A further problem is that what the quote is describing is essentially the Noble Lie so dear to Leo Strauss. This is what designers and computer scientists call an anti-pattern – a common example of indefensibly awful practice. It is not actually impossible that the situation above might arise. Perhaps we do need to introduce an alien DNA virus into the school milk to induce immunity against Case NIGHTMARE GREEN. However, it is far more likely that the civil servant involved is actually doing just what it looks like, proposing a horrifically dangerous, stupid, irresponsible, and evil plan that ought never to have been thought for more than seconds. In fact, fundamental cognitive biases mean that someone whose idea is stupid, evil, or impossible and they know it, or whose motives are corrupt, is very likely to make use of such an argument to protect themselves.
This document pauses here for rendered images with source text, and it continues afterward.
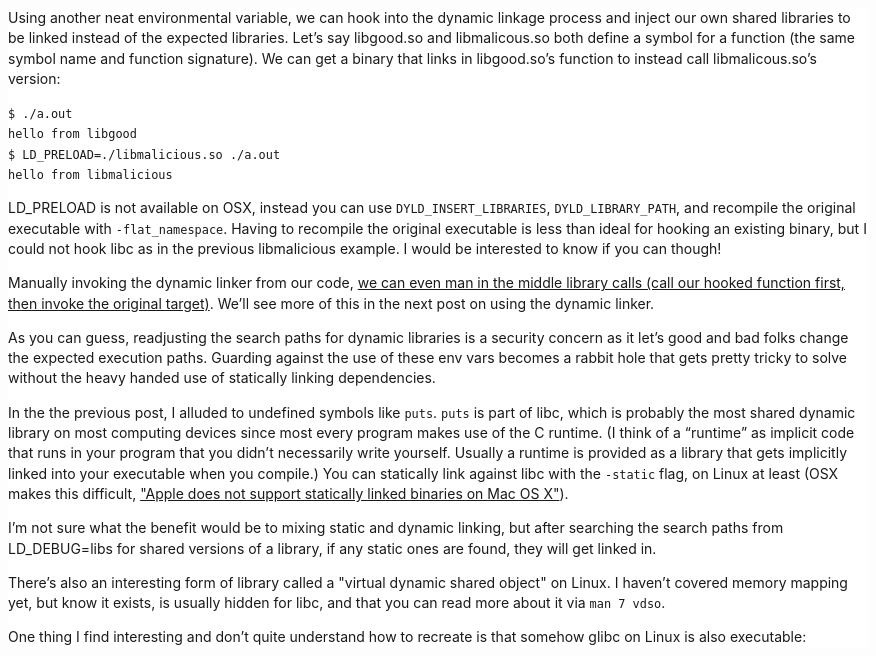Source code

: Using another neat environmental variable, we can hook into the dynamic linkage
process and inject our own shared libraries to be linked instead of the
expected libraries.  Let’s say libgood.so and libmalicous.so both define a
symbol for a function (the same symbol name and function signature).  We can
get a binary that links in libgood.so’s function to instead call
libmalicous.so’s version:


```sh
$ ./a.out
hello from libgood
$ LD_PRELOAD=./libmalicious.so ./a.out
hello from libmalicious
```

LD_PRELOAD is not available on OSX, instead you can use
`DYLD_INSERT_LIBRARIES`, `DYLD_LIBRARY_PATH`, and recompile the original
executable with `-flat_namespace`. Having to recompile the original executable
is less than ideal for hooking an existing binary, but I could not hook libc
as in the previous libmalicious example.  I would be interested to know if you
can though!

Manually invoking the dynamic linker from our code,
[we can even man in the middle library calls (call our hooked function first, then invoke the original target)](https://rafalcieslak.wordpress.com/2013/04/02/dynamic-linker-tricks-using-ld_preload-to-cheat-inject-features-and-investigate-programs/).
We’ll see more of this in the next post on using the dynamic linker.

As you can guess, readjusting the search paths for dynamic libraries is a
security concern as it let’s good and bad folks change the expected execution
paths.  Guarding against the use of these env vars becomes a rabbit hole that
gets pretty tricky to solve without the heavy handed use of statically linking
dependencies.

In the the previous post, I alluded to undefined symbols like `puts`.  `puts`
is part of libc, which is probably the most shared dynamic library on most
computing devices since most every program makes use of the C runtime.  (I
think of a “runtime” as implicit code that runs in your program that you didn’t
necessarily write yourself.  Usually a runtime is provided as a library that
gets implicitly linked into your executable when you compile.)  You can
statically link against libc with the `-static` flag, on Linux at least (OSX
makes this difficult,
["Apple does not support statically linked binaries on Mac OS X"](https://developer.apple.com/library/content/qa/qa1118/_index.html)).

I’m not sure what the benefit would be to mixing static and dynamic linking,
but after searching the search paths from LD_DEBUG=libs for shared versions of
a library, if any static ones are found, they will get linked in.

There’s also an interesting form of library called a "virtual dynamic shared
object" on Linux.  I haven’t covered memory mapping yet, but know it exists, is
usually hidden for libc, and that you can read more about it via `man 7 vdso`.

One thing I find interesting and don’t quite understand how to recreate is that
somehow glibc on Linux is also executable:
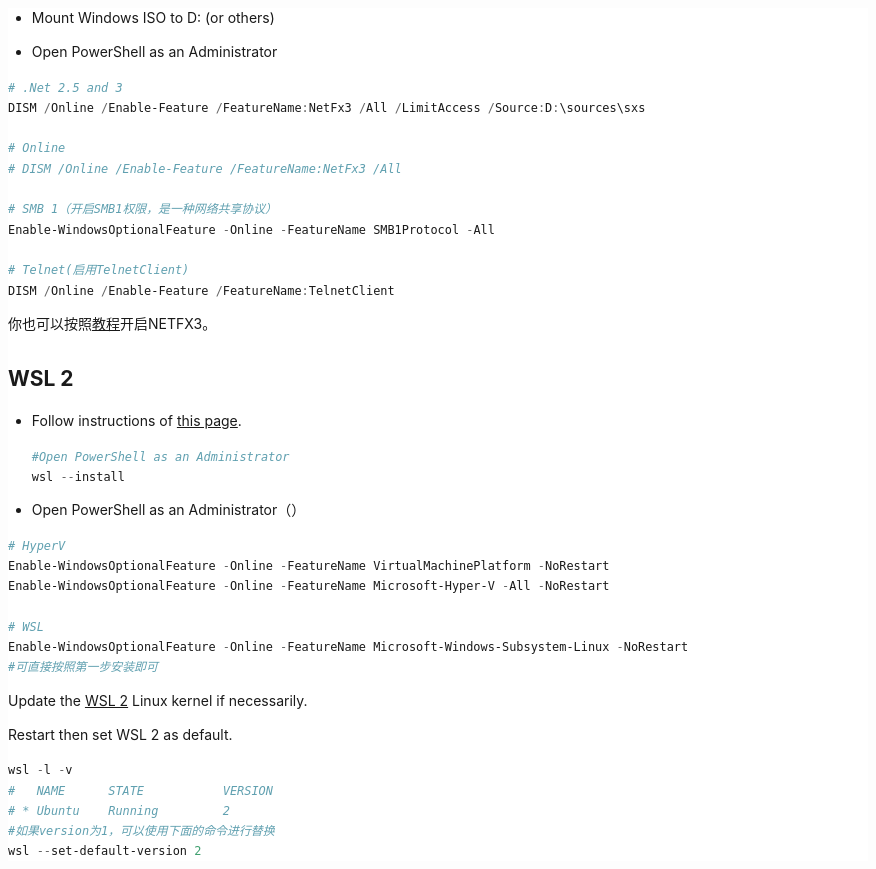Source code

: * Mount Windows ISO to D: (or others)

* Open PowerShell as an Administrator

```powershell
# .Net 2.5 and 3
DISM /Online /Enable-Feature /FeatureName:NetFx3 /All /LimitAccess /Source:D:\sources\sxs

# Online
# DISM /Online /Enable-Feature /FeatureName:NetFx3 /All

# SMB 1（开启SMB1权限，是一种网络共享协议）
Enable-WindowsOptionalFeature -Online -FeatureName SMB1Protocol -All

# Telnet(启用TelnetClient)
DISM /Online /Enable-Feature /FeatureName:TelnetClient

```

你也可以按照[教程](<https://learn.microsoft.com/zh-cn/dotnet/framework/install/dotnet-35-windows>)开启NETFX3。

## WSL 2

* Follow instructions of [this page](https://docs.microsoft.com/en-us/windows/wsl/wsl2-install).

  ```powershell
  #Open PowerShell as an Administrator
  wsl --install
  
  ```

  

* Open PowerShell as an Administrator（）

```powershell
# HyperV
Enable-WindowsOptionalFeature -Online -FeatureName VirtualMachinePlatform -NoRestart
Enable-WindowsOptionalFeature -Online -FeatureName Microsoft-Hyper-V -All -NoRestart

# WSL
Enable-WindowsOptionalFeature -Online -FeatureName Microsoft-Windows-Subsystem-Linux -NoRestart
#可直接按照第一步安装即可

```

Update the [WSL 2](https://docs.microsoft.com/en-us/windows/wsl/wsl2-kernel) Linux kernel if necessarily.

Restart then set WSL 2 as default.

```powershell
wsl -l -v
#   NAME      STATE           VERSION
# * Ubuntu    Running         2
#如果version为1，可以使用下面的命令进行替换
wsl --set-default-version 2
```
I think of this as a She Was Asking For It argument – it isn’t impossible that she was, but it is infinitely more likely that you are just trying to wriggle out of the consequences of your own behaviour, and therefore it is a safe aim-off to treat all such arguments as being dishonest. Once you admit the possibility, you’re going to get a lot of shit in the meat.

Beyond that, we can knock off the other arguments quickly. Civil servants might be afraid of punishment for airing ideas considered weird. Well that’s why we have a professional civil service with independent line management. The problem isn’t the idea, it’s the practice of punishing people for thinking. The public might be alarmed. Bullshit! Blah blah politically embarrassing. Grow up. The register might contain secret information. Well that’s what the complex disclosure machinery in the Freedom of Information Act is for. We already fixed it.

Advice of the form “If I were you, I’d do X. But don’t tell anyone I told you, and I don’t want to take any responsibility for this.” is probably bad advice.

2 Comments on "If I were you I’d do X. But obviously I don’t feel responsible for the consequences"


  1. Your MP’s comment suggests they don’t know what a Risk Register is. The worst case scenario might be the agregate of all the residual risks in a register, but their comment suggests they are making a basic error and identifying the consequences of risk and not the risks themselves.

    The Risk Register should identify the barriers, actual and potential, to implementing, in this case the NHS reforms and the management activities to mitigate them.

    Rather than cause alarm publishing the risk register(s)could actually increase confidence if they show that the Government knows what it is doing, but I am not betting on the latter.

    Reply

  2. Formidably stupid indeed, though it is the reason given for not releasing minutes of Cabinet meetings and various other examples of official secrecy. Apparently we are not allowed to know whether anyone has thought through all the implications of the reform of the NHS because the mere mention of some of the possible implications (eg control of epidemics and infectious diseases, response to major incidents, children at risk, evaluation and monitoring of drugs and treatment protocols) might scare the public. It is the idea of people like Ms Featherstone discussing these high risk areas with no transparency that scares me.